▶ Page text:

= Beginning of Section =

Brendan O’Neill, the editor of Spiked, has provoked the wrath of EU Remainers after suggesting many of them are suffering from ‘Cummings-derangement syndrome’ as they seek Brexit revenge on Boris Johnson’s chief advisor.

During a debate about the Dominic Cummings controversy on ITV’s Good Morning Britain program on Monday, O’Neill took aim at what he called “hysterical remoaners.” In the past 10 days, the UK prime minister’s key aide has been at the center of a scandal over his apparent flouting of Covid-19 lockdown rules.

Cummings, the former ‘Vote Leave’ campaign director, is widely regarded as the chief architect of the successful 2016 EU referendum campaign that saw the UK vote to exit the European Union.

O’Neill who edits Spiked, the online British magazine that focuses on issues of freedom and state control, told Good Morning Britain co-hosts Piers Morgan and Susanna Reid that the intensity of the fury directed at Cummings is driven by “the revenge of the remoaners.”

= End of Section =

▶ Excerpted data:
= Beginning of Section =

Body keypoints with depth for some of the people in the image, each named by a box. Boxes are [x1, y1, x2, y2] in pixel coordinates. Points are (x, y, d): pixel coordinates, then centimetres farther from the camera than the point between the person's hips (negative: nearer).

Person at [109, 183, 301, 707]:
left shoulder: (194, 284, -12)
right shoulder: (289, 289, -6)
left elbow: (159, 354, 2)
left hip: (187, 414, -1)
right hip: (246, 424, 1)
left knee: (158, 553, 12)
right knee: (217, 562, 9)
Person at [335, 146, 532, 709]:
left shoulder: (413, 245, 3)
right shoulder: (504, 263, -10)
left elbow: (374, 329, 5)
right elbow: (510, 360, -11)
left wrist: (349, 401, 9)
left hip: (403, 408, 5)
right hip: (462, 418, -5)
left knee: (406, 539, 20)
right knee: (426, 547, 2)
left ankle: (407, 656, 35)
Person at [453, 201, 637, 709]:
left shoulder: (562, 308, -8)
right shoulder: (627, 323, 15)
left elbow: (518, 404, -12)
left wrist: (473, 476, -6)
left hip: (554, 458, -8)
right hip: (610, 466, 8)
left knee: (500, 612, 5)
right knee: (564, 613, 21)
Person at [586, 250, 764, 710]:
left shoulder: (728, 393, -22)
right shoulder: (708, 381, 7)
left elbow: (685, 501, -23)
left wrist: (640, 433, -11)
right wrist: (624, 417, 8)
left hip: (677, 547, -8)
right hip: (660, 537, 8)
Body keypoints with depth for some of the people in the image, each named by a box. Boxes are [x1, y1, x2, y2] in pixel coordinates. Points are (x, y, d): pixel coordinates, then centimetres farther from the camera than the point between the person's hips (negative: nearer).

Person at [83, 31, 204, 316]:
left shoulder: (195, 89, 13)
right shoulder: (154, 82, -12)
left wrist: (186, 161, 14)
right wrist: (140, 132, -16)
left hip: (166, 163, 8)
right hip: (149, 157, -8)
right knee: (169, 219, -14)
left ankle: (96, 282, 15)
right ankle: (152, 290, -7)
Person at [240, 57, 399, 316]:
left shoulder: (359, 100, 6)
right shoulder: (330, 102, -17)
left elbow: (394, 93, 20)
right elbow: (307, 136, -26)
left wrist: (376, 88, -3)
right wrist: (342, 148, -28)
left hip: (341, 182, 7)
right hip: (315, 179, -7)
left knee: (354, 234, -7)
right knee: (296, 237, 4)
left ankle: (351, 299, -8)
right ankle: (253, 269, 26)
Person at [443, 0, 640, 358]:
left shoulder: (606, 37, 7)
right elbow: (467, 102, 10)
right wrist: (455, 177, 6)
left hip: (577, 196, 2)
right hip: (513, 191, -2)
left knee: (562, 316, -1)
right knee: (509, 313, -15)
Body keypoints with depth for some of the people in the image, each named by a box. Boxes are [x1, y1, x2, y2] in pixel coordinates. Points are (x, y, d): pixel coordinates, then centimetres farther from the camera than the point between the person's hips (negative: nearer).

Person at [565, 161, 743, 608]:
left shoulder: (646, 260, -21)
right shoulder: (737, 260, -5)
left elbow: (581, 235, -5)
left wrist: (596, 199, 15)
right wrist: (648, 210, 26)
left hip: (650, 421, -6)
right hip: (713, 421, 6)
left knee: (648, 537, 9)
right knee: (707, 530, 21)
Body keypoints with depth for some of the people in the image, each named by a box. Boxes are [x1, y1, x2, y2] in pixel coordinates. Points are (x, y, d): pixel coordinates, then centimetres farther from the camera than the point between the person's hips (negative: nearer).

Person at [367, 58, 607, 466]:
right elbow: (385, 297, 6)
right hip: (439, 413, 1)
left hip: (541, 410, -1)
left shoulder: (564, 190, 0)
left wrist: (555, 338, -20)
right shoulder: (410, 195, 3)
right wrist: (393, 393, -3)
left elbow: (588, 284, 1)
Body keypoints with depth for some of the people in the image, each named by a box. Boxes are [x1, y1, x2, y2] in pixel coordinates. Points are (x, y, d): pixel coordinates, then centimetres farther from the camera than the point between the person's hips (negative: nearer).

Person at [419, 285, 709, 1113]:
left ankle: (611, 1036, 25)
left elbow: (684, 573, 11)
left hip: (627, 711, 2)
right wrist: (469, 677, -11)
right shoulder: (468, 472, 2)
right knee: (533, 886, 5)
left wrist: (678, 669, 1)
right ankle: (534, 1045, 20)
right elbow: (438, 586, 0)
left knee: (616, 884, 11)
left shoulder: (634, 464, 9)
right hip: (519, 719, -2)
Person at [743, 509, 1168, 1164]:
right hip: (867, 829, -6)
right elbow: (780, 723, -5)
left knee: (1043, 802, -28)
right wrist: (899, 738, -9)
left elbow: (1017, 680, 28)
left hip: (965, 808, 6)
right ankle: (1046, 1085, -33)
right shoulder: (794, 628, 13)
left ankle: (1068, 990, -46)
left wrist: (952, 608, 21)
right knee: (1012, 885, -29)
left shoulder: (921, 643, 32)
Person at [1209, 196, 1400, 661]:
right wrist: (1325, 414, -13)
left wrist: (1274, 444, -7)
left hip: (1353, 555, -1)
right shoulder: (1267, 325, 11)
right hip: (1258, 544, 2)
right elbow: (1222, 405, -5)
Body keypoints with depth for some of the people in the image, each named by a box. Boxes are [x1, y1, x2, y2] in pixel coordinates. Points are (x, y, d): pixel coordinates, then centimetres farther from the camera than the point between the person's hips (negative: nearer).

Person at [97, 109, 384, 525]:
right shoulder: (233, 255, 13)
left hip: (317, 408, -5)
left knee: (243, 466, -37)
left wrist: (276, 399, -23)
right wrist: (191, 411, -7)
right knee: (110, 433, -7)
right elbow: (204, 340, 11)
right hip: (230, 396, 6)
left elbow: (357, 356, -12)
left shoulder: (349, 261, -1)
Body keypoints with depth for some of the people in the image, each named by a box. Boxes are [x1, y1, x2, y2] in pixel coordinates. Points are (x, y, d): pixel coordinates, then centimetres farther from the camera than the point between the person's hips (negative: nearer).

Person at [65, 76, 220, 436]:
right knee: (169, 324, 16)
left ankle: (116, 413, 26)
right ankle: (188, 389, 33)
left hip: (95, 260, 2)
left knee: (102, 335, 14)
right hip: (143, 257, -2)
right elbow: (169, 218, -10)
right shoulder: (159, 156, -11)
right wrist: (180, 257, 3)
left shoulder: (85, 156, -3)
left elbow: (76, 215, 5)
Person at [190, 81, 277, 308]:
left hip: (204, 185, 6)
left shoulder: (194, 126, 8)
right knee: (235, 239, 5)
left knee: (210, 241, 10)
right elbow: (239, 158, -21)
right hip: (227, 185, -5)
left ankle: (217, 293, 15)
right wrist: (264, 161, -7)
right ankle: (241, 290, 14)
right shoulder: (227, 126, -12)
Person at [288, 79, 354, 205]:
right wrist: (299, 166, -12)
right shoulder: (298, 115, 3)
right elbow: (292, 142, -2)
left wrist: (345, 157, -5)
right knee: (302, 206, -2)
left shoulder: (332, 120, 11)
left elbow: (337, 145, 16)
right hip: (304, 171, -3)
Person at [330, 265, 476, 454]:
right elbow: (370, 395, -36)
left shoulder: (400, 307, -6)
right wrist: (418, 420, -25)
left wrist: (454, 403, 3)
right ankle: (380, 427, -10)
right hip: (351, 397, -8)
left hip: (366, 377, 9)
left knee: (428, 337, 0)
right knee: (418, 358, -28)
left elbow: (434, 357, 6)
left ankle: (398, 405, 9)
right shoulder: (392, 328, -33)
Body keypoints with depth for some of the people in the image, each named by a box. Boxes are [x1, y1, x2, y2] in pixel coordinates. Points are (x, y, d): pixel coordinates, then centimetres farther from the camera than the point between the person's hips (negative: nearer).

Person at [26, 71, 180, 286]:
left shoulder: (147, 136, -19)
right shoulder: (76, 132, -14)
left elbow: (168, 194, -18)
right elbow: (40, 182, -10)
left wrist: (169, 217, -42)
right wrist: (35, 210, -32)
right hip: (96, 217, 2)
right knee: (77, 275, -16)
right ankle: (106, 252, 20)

= End of Section =

▶ Task instructions:
[a] Answer these questions from the Cummings article, one line each:
(i) On which ITV program did O'Neill take part in the debate?
(ii) What position did Cummings hold in the 'Vote Leave' campaign?
(iii) Who were the co-hosts O'Neill spoke to?
[b] Write out the stretch of the Cummings article from "Brendan O’Neill, the" through "Covid-19 lockdown rules.".
The listing is separate material and has no connection to the Cummings article.

▶ Exercise responses:
[a]
(i) Good Morning Britain
(ii) Campaign director
(iii) Piers Morgan and Susanna Reid

[b]
Brendan O’Neill, the editor of Spiked, has provoked the wrath of EU Remainers after suggesting many of them are suffering from ‘Cummings-derangement syndrome’ as they seek Brexit revenge on Boris Johnson’s chief advisor.

During a debate about the Dominic Cummings controversy on ITV’s Good Morning Britain program on Monday, O’Neill took aim at what he called “hysterical remoaners.” In the past 10 days, the UK prime minister’s key aide has been at the center of a scandal over his apparent flouting of Covid-19 lockdown rules.